Reproduce every line of text in the records below, keeping each line's wording, spelling, and order unchanged.
(DATA)
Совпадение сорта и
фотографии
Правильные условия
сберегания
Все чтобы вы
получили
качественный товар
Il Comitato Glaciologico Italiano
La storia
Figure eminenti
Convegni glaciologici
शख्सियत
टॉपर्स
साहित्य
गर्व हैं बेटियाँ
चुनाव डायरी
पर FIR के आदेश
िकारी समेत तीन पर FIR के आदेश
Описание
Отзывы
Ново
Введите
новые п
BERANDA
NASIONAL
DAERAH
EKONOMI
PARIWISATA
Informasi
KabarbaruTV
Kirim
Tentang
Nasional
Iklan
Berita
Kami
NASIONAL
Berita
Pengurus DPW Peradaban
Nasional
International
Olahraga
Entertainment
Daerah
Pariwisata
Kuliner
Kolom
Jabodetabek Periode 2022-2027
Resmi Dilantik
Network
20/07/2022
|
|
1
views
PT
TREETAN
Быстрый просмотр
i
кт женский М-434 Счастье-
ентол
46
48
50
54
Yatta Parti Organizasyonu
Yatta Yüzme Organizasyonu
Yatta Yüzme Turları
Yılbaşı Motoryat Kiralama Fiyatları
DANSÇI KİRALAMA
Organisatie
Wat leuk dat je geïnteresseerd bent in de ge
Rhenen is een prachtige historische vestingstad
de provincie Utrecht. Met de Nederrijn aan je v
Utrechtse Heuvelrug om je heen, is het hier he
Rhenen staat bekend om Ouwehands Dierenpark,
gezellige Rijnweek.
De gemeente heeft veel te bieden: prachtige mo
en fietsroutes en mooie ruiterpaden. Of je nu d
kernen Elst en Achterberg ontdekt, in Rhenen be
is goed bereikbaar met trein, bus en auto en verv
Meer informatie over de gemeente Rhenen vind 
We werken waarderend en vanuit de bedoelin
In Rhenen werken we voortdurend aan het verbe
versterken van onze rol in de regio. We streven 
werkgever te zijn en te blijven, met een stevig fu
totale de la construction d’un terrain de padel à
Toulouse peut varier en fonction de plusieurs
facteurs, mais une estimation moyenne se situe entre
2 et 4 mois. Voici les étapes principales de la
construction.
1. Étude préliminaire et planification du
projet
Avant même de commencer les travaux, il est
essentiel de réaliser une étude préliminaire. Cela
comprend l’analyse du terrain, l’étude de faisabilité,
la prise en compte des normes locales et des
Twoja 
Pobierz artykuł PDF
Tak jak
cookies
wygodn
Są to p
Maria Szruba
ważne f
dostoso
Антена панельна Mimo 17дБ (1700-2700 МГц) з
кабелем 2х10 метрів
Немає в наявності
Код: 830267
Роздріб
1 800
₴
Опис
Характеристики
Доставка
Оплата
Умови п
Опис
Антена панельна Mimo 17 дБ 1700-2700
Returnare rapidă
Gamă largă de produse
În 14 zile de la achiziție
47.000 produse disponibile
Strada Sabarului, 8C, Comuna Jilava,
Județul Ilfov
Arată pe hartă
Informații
(End DATA)
### SOLUTION TO THE EXERCISE
Совпадение сорта и
фотографии
Правильные условия
сберегания
Все чтобы вы
получили
качественный товар
Il Comitato Glaciologico Italiano
La storia
Figure eminenti
Convegni glaciologici
शख्सियत
टॉपर्स
साहित्य
गर्व हैं बेटियाँ
चुनाव डायरी
पर FIR के आदेश
िकारी समेत तीन पर FIR के आदेश
Описание
Отзывы
Ново
Введите
новые п
BERANDA
NASIONAL
DAERAH
EKONOMI
PARIWISATA
Informasi
KabarbaruTV
Kirim
Tentang
Nasional
Iklan
Berita
Kami
NASIONAL
Berita
Pengurus DPW Peradaban
Nasional
International
Olahraga
Entertainment
Daerah
Pariwisata
Kuliner
Kolom
Jabodetabek Periode 2022-2027
Resmi Dilantik
Network
20/07/2022
|
|
1
views
PT
TREETAN
Быстрый просмотр
i
кт женский М-434 Счастье-
ентол
46
48
50
54
Yatta Parti Organizasyonu
Yatta Yüzme Organizasyonu
Yatta Yüzme Turları
Yılbaşı Motoryat Kiralama Fiyatları
DANSÇI KİRALAMA
Organisatie
Wat leuk dat je geïnteresseerd bent in de ge
Rhenen is een prachtige historische vestingstad
de provincie Utrecht. Met de Nederrijn aan je v
Utrechtse Heuvelrug om je heen, is het hier he
Rhenen staat bekend om Ouwehands Dierenpark,
gezellige Rijnweek.
De gemeente heeft veel te bieden: prachtige mo
en fietsroutes en mooie ruiterpaden. Of je nu d
kernen Elst en Achterberg ontdekt, in Rhenen be
is goed bereikbaar met trein, bus en auto en verv
Meer informatie over de gemeente Rhenen vind 
We werken waarderend en vanuit de bedoelin
In Rhenen werken we voortdurend aan het verbe
versterken van onze rol in de regio. We streven 
werkgever te zijn en te blijven, met een stevig fu
totale de la construction d’un terrain de padel à
Toulouse peut varier en fonction de plusieurs
facteurs, mais une estimation moyenne se situe entre
2 et 4 mois. Voici les étapes principales de la
construction.
1. Étude préliminaire et planification du
projet
Avant même de commencer les travaux, il est
essentiel de réaliser une étude préliminaire. Cela
comprend l’analyse du terrain, l’étude de faisabilité,
la prise en compte des normes locales et des
Twoja 
Pobierz artykuł PDF
Tak jak
cookies
wygodn
Są to p
Maria Szruba
ważne f
dostoso
Антена панельна Mimo 17дБ (1700-2700 МГц) з
кабелем 2х10 метрів
Немає в наявності
Код: 830267
Роздріб
1 800
₴
Опис
Характеристики
Доставка
Оплата
Умови п
Опис
Антена панельна Mimo 17 дБ 1700-2700
Returnare rapidă
Gamă largă de produse
În 14 zile de la achiziție
47.000 produse disponibile
Strada Sabarului, 8C, Comuna Jilava,
Județul Ilfov
Arată pe hartă
Informații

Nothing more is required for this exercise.